#### [What you will do]
Leaving out all pictures, give again each line exactly, from the start of the listing through the line that contains "- **SQLAlchemy 2.0+**: Modern".
★ ★ ★ ★ ★ ★ ★
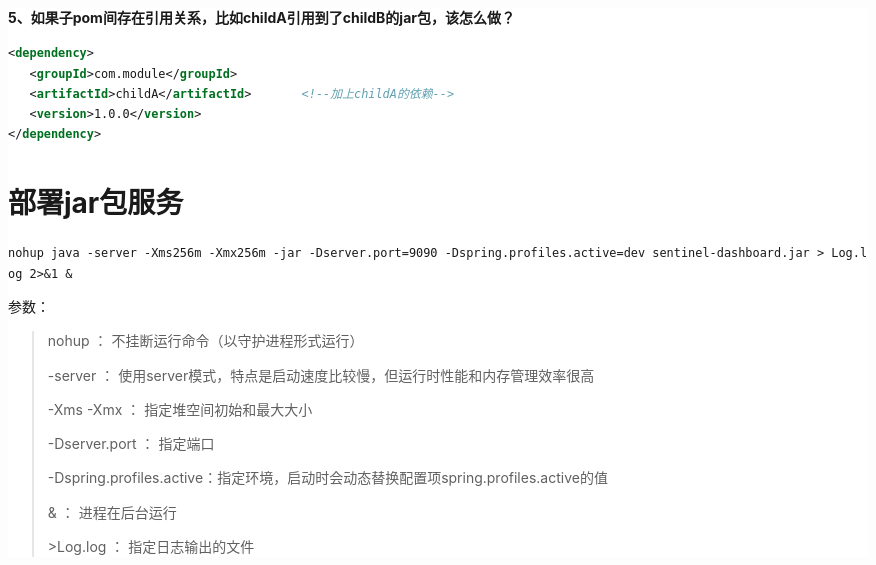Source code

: **5、如果子pom间存在引用关系，比如childA引用到了childB的jar包，该怎么做？**

```xml
<dependency>
   <groupId>com.module</groupId>
   <artifactId>childA</artifactId>       <!--加上childA的依赖-->
   <version>1.0.0</version>
</dependency>
```

# 部署jar包服务

```shell
nohup java -server -Xms256m -Xmx256m -jar -Dserver.port=9090 -Dspring.profiles.active=dev sentinel-dashboard.jar > Log.log 2>&1 &
```
参数：
> nohup ： 不挂断运行命令（以守护进程形式运行）
>
> -server ： 使用server模式，特点是启动速度比较慢，但运行时性能和内存管理效率很高
>
> -Xms -Xmx ： 指定堆空间初始和最大大小
>
> -Dserver.port ： 指定端口
>
> -Dspring.profiles.active：指定环境，启动时会动态替换配置项spring.profiles.active的值
>
> &  ： 进程在后台运行
>
> \>Log.log  ： 指定日志输出的文件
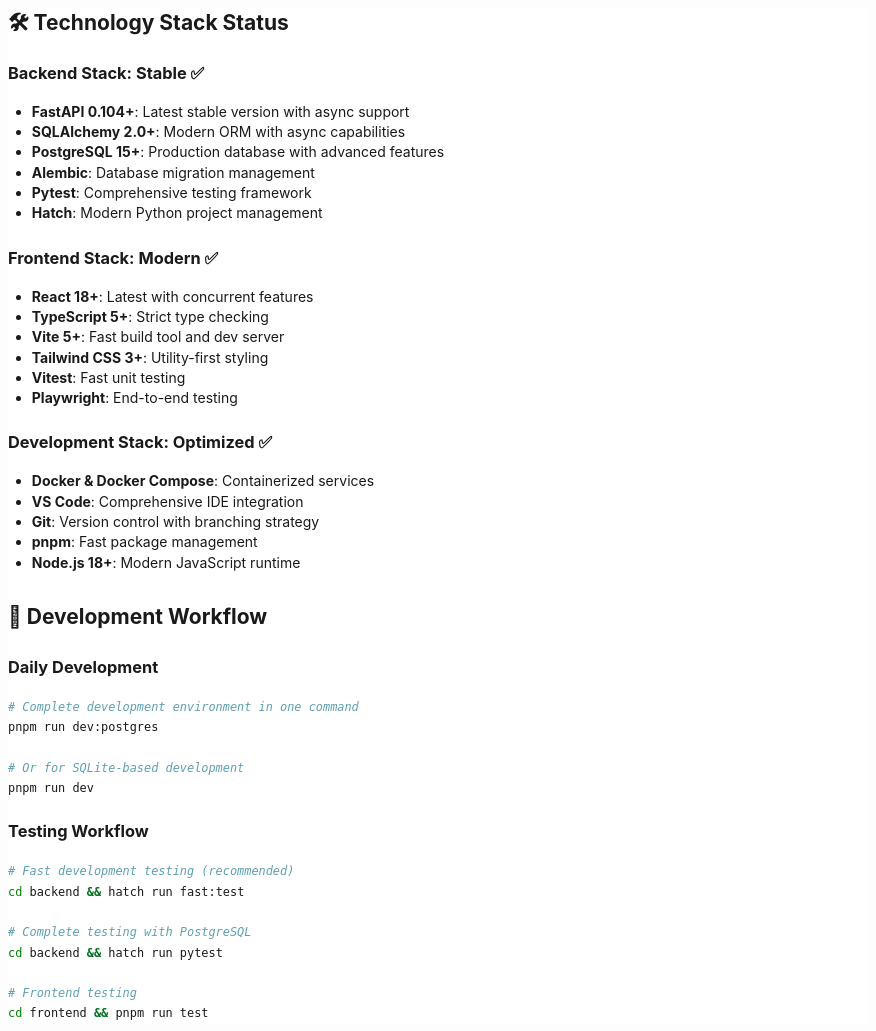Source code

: ## 🛠 **Technology Stack Status**

### **Backend Stack: Stable** ✅

- **FastAPI 0.104+**: Latest stable version with async support
- **SQLAlchemy 2.0+**: Modern ORM with async capabilities
- **PostgreSQL 15+**: Production database with advanced features
- **Alembic**: Database migration management
- **Pytest**: Comprehensive testing framework
- **Hatch**: Modern Python project management

### **Frontend Stack: Modern** ✅

- **React 18+**: Latest with concurrent features
- **TypeScript 5+**: Strict type checking
- **Vite 5+**: Fast build tool and dev server
- **Tailwind CSS 3+**: Utility-first styling
- **Vitest**: Fast unit testing
- **Playwright**: End-to-end testing

### **Development Stack: Optimized** ✅

- **Docker & Docker Compose**: Containerized services
- **VS Code**: Comprehensive IDE integration
- **Git**: Version control with branching strategy
- **pnpm**: Fast package management
- **Node.js 18+**: Modern JavaScript runtime

## 🔄 **Development Workflow**

### **Daily Development**

```bash
# Complete development environment in one command
pnpm run dev:postgres

# Or for SQLite-based development
pnpm run dev
```

### **Testing Workflow**

```bash
# Fast development testing (recommended)
cd backend && hatch run fast:test

# Complete testing with PostgreSQL
cd backend && hatch run pytest

# Frontend testing
cd frontend && pnpm run test
```
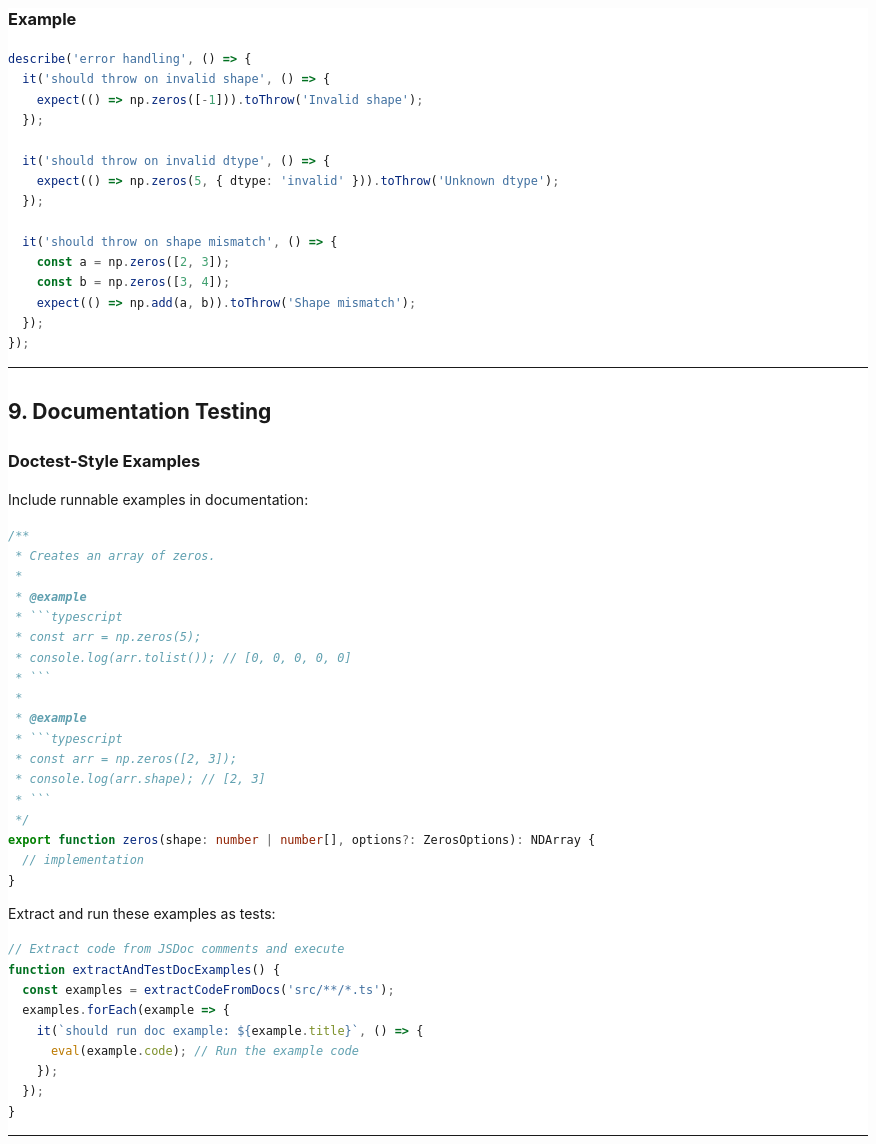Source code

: ### Example
```typescript
describe('error handling', () => {
  it('should throw on invalid shape', () => {
    expect(() => np.zeros([-1])).toThrow('Invalid shape');
  });

  it('should throw on invalid dtype', () => {
    expect(() => np.zeros(5, { dtype: 'invalid' })).toThrow('Unknown dtype');
  });

  it('should throw on shape mismatch', () => {
    const a = np.zeros([2, 3]);
    const b = np.zeros([3, 4]);
    expect(() => np.add(a, b)).toThrow('Shape mismatch');
  });
});
```

---

## 9. Documentation Testing

### Doctest-Style Examples
Include runnable examples in documentation:

```typescript
/**
 * Creates an array of zeros.
 *
 * @example
 * ```typescript
 * const arr = np.zeros(5);
 * console.log(arr.tolist()); // [0, 0, 0, 0, 0]
 * ```
 *
 * @example
 * ```typescript
 * const arr = np.zeros([2, 3]);
 * console.log(arr.shape); // [2, 3]
 * ```
 */
export function zeros(shape: number | number[], options?: ZerosOptions): NDArray {
  // implementation
}
```

Extract and run these examples as tests:
```typescript
// Extract code from JSDoc comments and execute
function extractAndTestDocExamples() {
  const examples = extractCodeFromDocs('src/**/*.ts');
  examples.forEach(example => {
    it(`should run doc example: ${example.title}`, () => {
      eval(example.code); // Run the example code
    });
  });
}
```

---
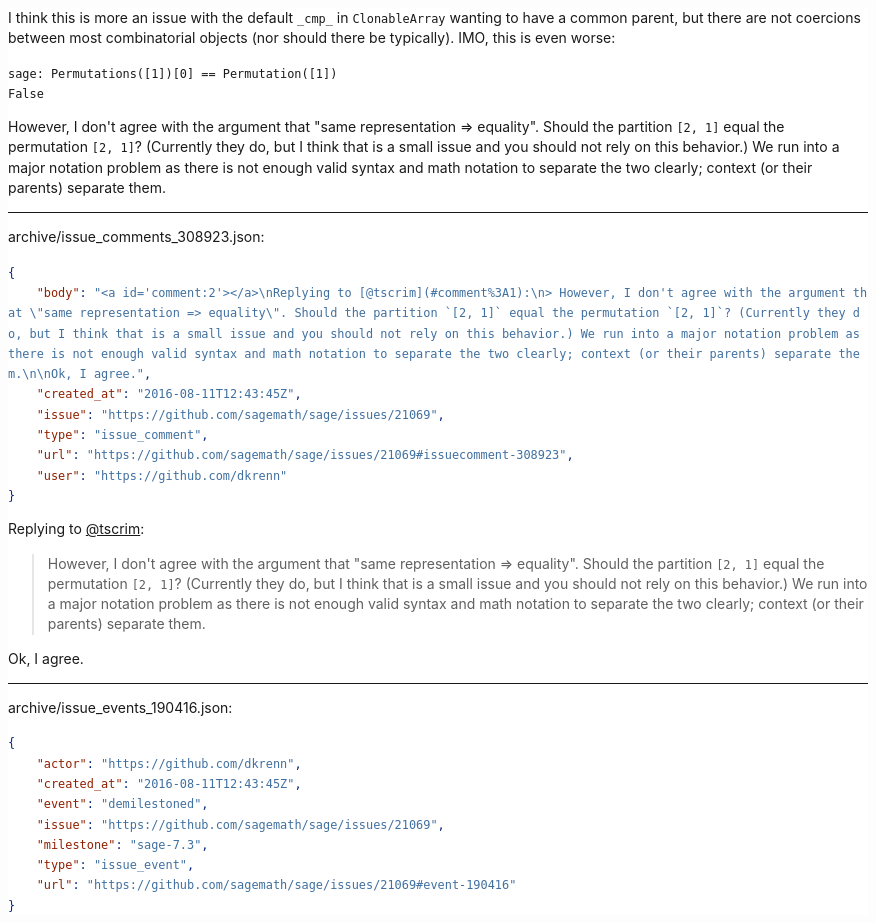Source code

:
 ```json
```

<a id='comment:1'></a>
I think this is more an issue with the default `_cmp_` in `ClonableArray` wanting to have a common parent, but there are not coercions between most combinatorial objects (nor should there be typically). IMO, this is even worse:

```
sage: Permutations([1])[0] == Permutation([1])
False
```
However, I don't agree with the argument that "same representation => equality". Should the partition `[2, 1]` equal the permutation `[2, 1]`? (Currently they do, but I think that is a small issue and you should not rely on this behavior.) We run into a major notation problem as there is not enough valid syntax and math notation to separate the two clearly; context (or their parents) separate them.



---

archive/issue_comments_308923.json:
```json
{
    "body": "<a id='comment:2'></a>\nReplying to [@tscrim](#comment%3A1):\n> However, I don't agree with the argument that \"same representation => equality\". Should the partition `[2, 1]` equal the permutation `[2, 1]`? (Currently they do, but I think that is a small issue and you should not rely on this behavior.) We run into a major notation problem as there is not enough valid syntax and math notation to separate the two clearly; context (or their parents) separate them.\n\nOk, I agree.",
    "created_at": "2016-08-11T12:43:45Z",
    "issue": "https://github.com/sagemath/sage/issues/21069",
    "type": "issue_comment",
    "url": "https://github.com/sagemath/sage/issues/21069#issuecomment-308923",
    "user": "https://github.com/dkrenn"
}
```

<a id='comment:2'></a>
Replying to [@tscrim](#comment%3A1):
> However, I don't agree with the argument that "same representation => equality". Should the partition `[2, 1]` equal the permutation `[2, 1]`? (Currently they do, but I think that is a small issue and you should not rely on this behavior.) We run into a major notation problem as there is not enough valid syntax and math notation to separate the two clearly; context (or their parents) separate them.

Ok, I agree.



---

archive/issue_events_190416.json:
```json
{
    "actor": "https://github.com/dkrenn",
    "created_at": "2016-08-11T12:43:45Z",
    "event": "demilestoned",
    "issue": "https://github.com/sagemath/sage/issues/21069",
    "milestone": "sage-7.3",
    "type": "issue_event",
    "url": "https://github.com/sagemath/sage/issues/21069#event-190416"
}
```

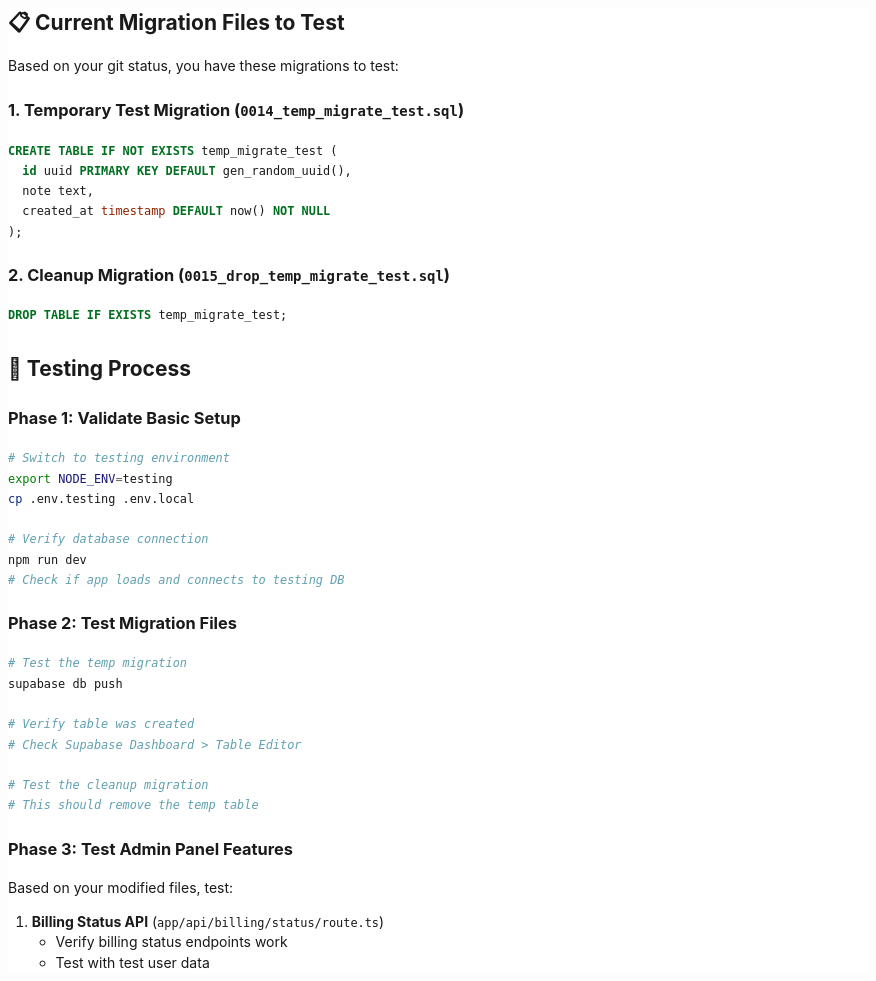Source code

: ## 📋 Current Migration Files to Test

Based on your git status, you have these migrations to test:

### 1. **Temporary Test Migration** (`0014_temp_migrate_test.sql`)
```sql
CREATE TABLE IF NOT EXISTS temp_migrate_test (
  id uuid PRIMARY KEY DEFAULT gen_random_uuid(),
  note text,
  created_at timestamp DEFAULT now() NOT NULL
);
```

### 2. **Cleanup Migration** (`0015_drop_temp_migrate_test.sql`)
```sql
DROP TABLE IF EXISTS temp_migrate_test;
```

## 🧪 Testing Process

### Phase 1: Validate Basic Setup
```bash
# Switch to testing environment
export NODE_ENV=testing
cp .env.testing .env.local

# Verify database connection
npm run dev
# Check if app loads and connects to testing DB
```

### Phase 2: Test Migration Files
```bash
# Test the temp migration
supabase db push

# Verify table was created
# Check Supabase Dashboard > Table Editor

# Test the cleanup migration
# This should remove the temp table
```

### Phase 3: Test Admin Panel Features
Based on your modified files, test:

1. **Billing Status API** (`app/api/billing/status/route.ts`)
   - Verify billing status endpoints work
   - Test with test user data
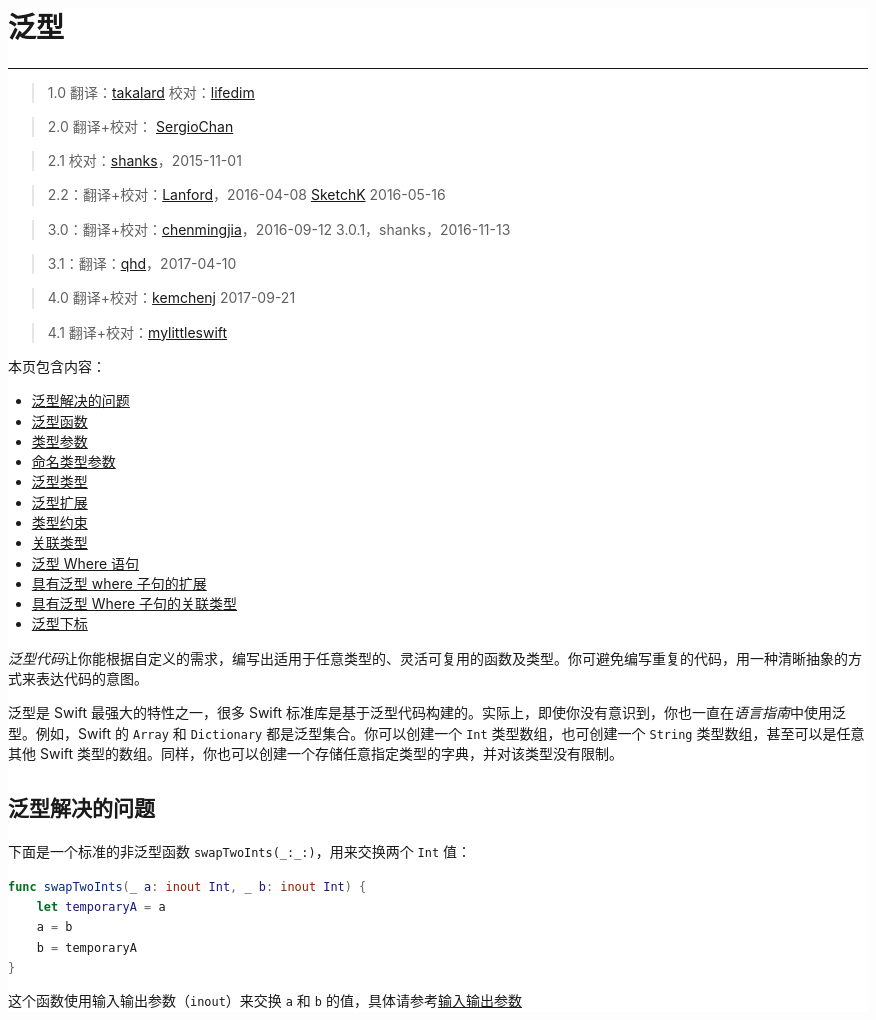 # 泛型
-------------------

> 1.0
> 翻译：[takalard](https://github.com/takalard)
> 校对：[lifedim](https://github.com/lifedim)

> 2.0
> 翻译+校对： [SergioChan](https://github.com/SergioChan)

> 2.1
> 校对：[shanks](http://codebuild.me)，2015-11-01

> 2.2：翻译+校对：[Lanford](https://github.com/LanfordCai)，2016-04-08 [SketchK](https://github.com/SketchK) 2016-05-16

> 3.0：翻译+校对：[chenmingjia](https://github.com/chenmingjia)，2016-09-12
> 3.0.1，shanks，2016-11-13

> 3.1：翻译：[qhd](https://github.com/qhd)，2017-04-10

> 4.0
> 翻译+校对：[kemchenj](https://kemchenj.github.io/) 2017-09-21

> 4.1
> 翻译+校对：[mylittleswift](https://github.com/mylittleswift)


本页包含内容：

- [泛型解决的问题](#the_problem_that_generics_solve)
- [泛型函数](#generic_functions)
- [类型参数](#type_parameters)
- [命名类型参数](#naming_type_parameters)
- [泛型类型](#generic_types)
- [泛型扩展](#extending_a_generic_type)
- [类型约束](#type_constraints)
- [关联类型](#associated_types)
- [泛型 Where 语句](#where_clauses)
- [具有泛型 where 子句的扩展](#extensions_with_a_generic_where_clause)
- [具有泛型 Where 子句的关联类型](#associated_types_with_a_generic_where_clause)
- [泛型下标](#generic_subscripts)

*泛型代码*让你能根据自定义的需求，编写出适用于任意类型的、灵活可复用的函数及类型。你可避免编写重复的代码，用一种清晰抽象的方式来表达代码的意图。

泛型是 Swift 最强大的特性之一，很多 Swift 标准库是基于泛型代码构建的。实际上，即使你没有意识到，你也一直在*语言指南*中使用泛型。例如，Swift 的 `Array` 和 `Dictionary` 都是泛型集合。你可以创建一个 `Int` 类型数组，也可创建一个 `String` 类型数组，甚至可以是任意其他 Swift 类型的数组。同样，你也可以创建一个存储任意指定类型的字典，并对该类型没有限制。

<a name="the_problem_that_generics_solve"></a>
## 泛型解决的问题

下面是一个标准的非泛型函数 `swapTwoInts(_:_:)`，用来交换两个 `Int` 值：

```swift
func swapTwoInts(_ a: inout Int, _ b: inout Int) {
    let temporaryA = a
    a = b
    b = temporaryA
}
```
这个函数使用输入输出参数（`inout`）来交换 `a` 和 `b` 的值，具体请参考[输入输出参数](https://docs.swift.org/swift-book/LanguageGuide/Functions.html#ID173)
★ ★ ★ ★ ★ ★ ★
#### [Response]
Source code

: **5、如果子pom间存在引用关系，比如childA引用到了childB的jar包，该怎么做？**

```xml
<dependency>
   <groupId>com.module</groupId>
   <artifactId>childA</artifactId>       <!--加上childA的依赖-->
   <version>1.0.0</version>
</dependency>
```

# 部署jar包服务

```shell
nohup java -server -Xms256m -Xmx256m -jar -Dserver.port=9090 -Dspring.profiles.active=dev sentinel-dashboard.jar > Log.log 2>&1 &
```
参数：
> nohup ： 不挂断运行命令（以守护进程形式运行）
>
> -server ： 使用server模式，特点是启动速度比较慢，但运行时性能和内存管理效率很高
>
> -Xms -Xmx ： 指定堆空间初始和最大大小
>
> -Dserver.port ： 指定端口
>
> -Dspring.profiles.active：指定环境，启动时会动态替换配置项spring.profiles.active的值
>
> &  ： 进程在后台运行
>
> \>Log.log  ： 指定日志输出的文件
Source code

: ## 🛠 **Technology Stack Status**

### **Backend Stack: Stable** ✅

- **FastAPI 0.104+**: Latest stable version with async support
- **SQLAlchemy 2.0+**: Modern ORM with async capabilities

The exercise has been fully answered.